The elder was silent. He had never known his wife to relent on any occasion after she had affirmed her intention, supplemented with “as sure as my name is Hannah Brown.” It was her way of swearing. No affidavit would have had half the claim upon her as that simple enunciation.
So back to town went Elder Brown, not in the order of the early morn, but silently, moodily, despairingly, surrounded by mental and actual gloom.
The old man had turned a last appealing glance upon the angry woman, as he mounted with Aleck’s assistance, and sat in the light that streamed from out the kitchen window. She met the glance without a waver.
“She means it, as sure as my name is Elder Brown,” he said, thickly. Then he rode on.
IV
To say that Elder Brown suffered on this long journey back to Macon would only mildly outline his experience. His early morning’s fall had begun to make itself felt. He was sore and uncomfortable. Besides, his stomach was empty, and called for two meals it had missed for the first time in years.
When, sore and weary, the elder entered the city, the electric lights shone above it like jewels in a crown. The city slept; that is, the better portion of it did. Here and there, however, the lower lights flashed out into the night. Moodily the elder pursued his journey, and as he rode, far off in the night there rose and quivered a plaintive cry. Elder Brown smiled wearily: it was Balaam’s appeal, and he recognized it. The animal he rode also recognized it, and replied, until the silence of the city was destroyed. The odd clamor and confusion drew from a saloon near by a group of noisy youngsters, who had been making a night of it. They surrounded Elder Brown as he began to transfer himself to the hungry beast to whose motion he was more accustomed, and in the “hail fellow well met” style of the day began to bandy jests upon his appearance. Now Elder Brown was not in a jesting humor. Positively he was in the worst humor possible. The result was that before many minutes passed the old man was swinging several of the crowd by their collars, and breaking the peace of the city. A policeman approached, and but for the good-humored party, upon whom the elder’s pluck had made a favorable impression, would have run the old man into the barracks. The crowd, however, drew him laughingly into the saloon and to the bar. The reaction was too much for his half-rallied senses. He yielded again. The reviving liquor passed his lips. Gloom vanished. He became one of the boys.
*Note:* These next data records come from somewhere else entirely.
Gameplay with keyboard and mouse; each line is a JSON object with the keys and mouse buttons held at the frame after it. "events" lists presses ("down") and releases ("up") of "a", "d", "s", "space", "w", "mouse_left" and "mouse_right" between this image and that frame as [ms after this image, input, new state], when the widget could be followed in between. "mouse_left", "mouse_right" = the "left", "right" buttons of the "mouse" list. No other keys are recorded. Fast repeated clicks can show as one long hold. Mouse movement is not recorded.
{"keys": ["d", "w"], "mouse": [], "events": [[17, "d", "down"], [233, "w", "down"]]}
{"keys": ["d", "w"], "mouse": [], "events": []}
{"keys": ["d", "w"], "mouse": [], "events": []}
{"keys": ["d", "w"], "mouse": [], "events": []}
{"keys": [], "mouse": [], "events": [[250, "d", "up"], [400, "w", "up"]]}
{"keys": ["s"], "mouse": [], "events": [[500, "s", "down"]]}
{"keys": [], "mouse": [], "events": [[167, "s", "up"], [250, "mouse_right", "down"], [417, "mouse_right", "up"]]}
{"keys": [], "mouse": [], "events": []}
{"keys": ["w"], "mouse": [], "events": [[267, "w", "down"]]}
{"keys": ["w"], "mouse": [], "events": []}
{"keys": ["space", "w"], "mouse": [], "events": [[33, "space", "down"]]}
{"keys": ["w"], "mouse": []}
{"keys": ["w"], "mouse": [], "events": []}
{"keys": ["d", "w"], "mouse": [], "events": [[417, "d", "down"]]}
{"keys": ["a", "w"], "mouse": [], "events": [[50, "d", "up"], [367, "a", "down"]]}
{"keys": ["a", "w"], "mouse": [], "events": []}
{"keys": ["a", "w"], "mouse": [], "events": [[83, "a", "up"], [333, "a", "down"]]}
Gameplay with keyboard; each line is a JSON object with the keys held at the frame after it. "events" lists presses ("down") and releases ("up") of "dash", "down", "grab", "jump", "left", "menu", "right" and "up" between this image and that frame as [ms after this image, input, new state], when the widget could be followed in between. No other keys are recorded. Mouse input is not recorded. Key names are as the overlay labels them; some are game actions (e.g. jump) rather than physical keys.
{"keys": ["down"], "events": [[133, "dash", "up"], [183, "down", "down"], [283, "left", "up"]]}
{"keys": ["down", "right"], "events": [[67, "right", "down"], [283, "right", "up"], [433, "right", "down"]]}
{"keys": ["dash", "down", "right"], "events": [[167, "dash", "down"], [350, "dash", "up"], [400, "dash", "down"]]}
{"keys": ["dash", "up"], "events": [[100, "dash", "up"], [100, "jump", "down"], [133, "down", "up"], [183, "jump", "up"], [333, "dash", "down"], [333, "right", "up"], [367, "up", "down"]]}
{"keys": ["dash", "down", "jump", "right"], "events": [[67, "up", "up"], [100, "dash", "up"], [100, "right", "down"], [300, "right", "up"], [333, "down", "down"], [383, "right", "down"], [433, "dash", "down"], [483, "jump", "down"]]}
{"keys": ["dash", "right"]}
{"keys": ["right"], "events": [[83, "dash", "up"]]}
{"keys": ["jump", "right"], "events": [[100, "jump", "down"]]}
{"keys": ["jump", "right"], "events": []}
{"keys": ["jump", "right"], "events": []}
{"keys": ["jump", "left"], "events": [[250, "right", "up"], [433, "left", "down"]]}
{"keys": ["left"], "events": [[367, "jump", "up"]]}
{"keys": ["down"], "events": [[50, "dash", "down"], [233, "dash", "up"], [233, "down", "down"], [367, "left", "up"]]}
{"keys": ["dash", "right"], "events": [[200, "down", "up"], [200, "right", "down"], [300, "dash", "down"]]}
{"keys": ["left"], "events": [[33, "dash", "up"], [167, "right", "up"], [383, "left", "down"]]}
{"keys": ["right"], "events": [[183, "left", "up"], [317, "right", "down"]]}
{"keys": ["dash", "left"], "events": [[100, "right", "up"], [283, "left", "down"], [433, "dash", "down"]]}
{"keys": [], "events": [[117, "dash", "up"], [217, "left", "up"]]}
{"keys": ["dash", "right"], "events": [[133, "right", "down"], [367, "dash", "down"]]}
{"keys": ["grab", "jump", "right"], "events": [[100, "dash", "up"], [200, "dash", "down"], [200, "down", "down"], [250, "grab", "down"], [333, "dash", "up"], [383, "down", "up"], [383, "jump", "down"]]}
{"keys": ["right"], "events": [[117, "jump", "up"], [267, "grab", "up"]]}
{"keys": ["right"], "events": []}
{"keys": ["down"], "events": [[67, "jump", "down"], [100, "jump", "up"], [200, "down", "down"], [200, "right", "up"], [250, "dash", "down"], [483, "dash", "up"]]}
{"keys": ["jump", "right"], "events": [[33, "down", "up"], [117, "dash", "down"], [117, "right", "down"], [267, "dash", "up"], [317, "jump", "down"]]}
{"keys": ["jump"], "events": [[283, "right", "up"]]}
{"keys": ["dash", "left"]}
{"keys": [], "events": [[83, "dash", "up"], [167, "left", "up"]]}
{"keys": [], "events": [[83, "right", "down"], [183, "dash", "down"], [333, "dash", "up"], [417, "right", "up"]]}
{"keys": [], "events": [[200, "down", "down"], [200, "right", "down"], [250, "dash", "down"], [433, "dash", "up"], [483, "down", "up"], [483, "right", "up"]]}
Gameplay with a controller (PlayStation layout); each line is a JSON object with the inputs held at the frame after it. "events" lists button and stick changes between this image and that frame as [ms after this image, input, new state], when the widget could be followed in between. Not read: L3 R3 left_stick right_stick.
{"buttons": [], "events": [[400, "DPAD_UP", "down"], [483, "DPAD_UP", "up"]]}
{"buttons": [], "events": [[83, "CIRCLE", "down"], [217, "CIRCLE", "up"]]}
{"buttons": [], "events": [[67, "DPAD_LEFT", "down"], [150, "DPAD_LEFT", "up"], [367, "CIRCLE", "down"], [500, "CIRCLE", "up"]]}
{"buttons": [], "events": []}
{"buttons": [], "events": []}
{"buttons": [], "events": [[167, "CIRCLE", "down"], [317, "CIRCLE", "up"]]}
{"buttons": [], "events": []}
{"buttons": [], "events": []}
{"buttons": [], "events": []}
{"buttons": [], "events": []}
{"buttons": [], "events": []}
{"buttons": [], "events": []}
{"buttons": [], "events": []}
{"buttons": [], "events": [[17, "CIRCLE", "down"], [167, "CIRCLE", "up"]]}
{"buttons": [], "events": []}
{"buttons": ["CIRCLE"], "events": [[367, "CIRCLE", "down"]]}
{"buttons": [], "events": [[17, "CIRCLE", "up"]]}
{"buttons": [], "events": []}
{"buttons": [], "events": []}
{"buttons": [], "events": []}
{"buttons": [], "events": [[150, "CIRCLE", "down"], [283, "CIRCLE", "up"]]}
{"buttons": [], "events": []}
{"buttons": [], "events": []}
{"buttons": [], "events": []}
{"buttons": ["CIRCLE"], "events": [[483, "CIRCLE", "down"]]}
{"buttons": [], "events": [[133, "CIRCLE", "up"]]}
The company into which Elder Brown had fallen was what is known as “first-class.” To such nothing is so captivating as an adventure out of the common run of accidents. The gaunt countryman, with his battered hat and clawhammer coat, was a prize of an extraordinary nature. They drew him into a rear room, whose gilded frames and polished tables betrayed the character and purpose of the place, and plied him with wine until ten thousand lights danced about him. The fun increased. One youngster made a political speech from the top of the table; another impersonated Hamlet; and finally Elder Brown was lifted into a chair, and sang a camp-meeting song. This was rendered by him with startling effect. He stood upright, with his hat jauntily knocked to one side, and his coat tails ornamented with a couple of show-bills, kindly pinned on by his admirers. In his left hand he waved the stub of a cigar, and on his back was an admirable representation of Balaam’s head, executed by some artist with billiard chalk.
As the elder sang his favorite hymn, “I’m glad salvation’s free,” his stentorian voice awoke the echoes. Most of the company rolled upon the floor in convulsions of laughter.
The exhibition came to a close by the chair overturning. Again Elder Brown fell into his beloved hat. He arose and shouted: “Whoa, Balaam!” Again he seized the nearest weapon, and sought satisfaction. The young gentleman with political sentiments was knocked under the table, and Hamlet only escaped injury by beating the infuriated elder into the street.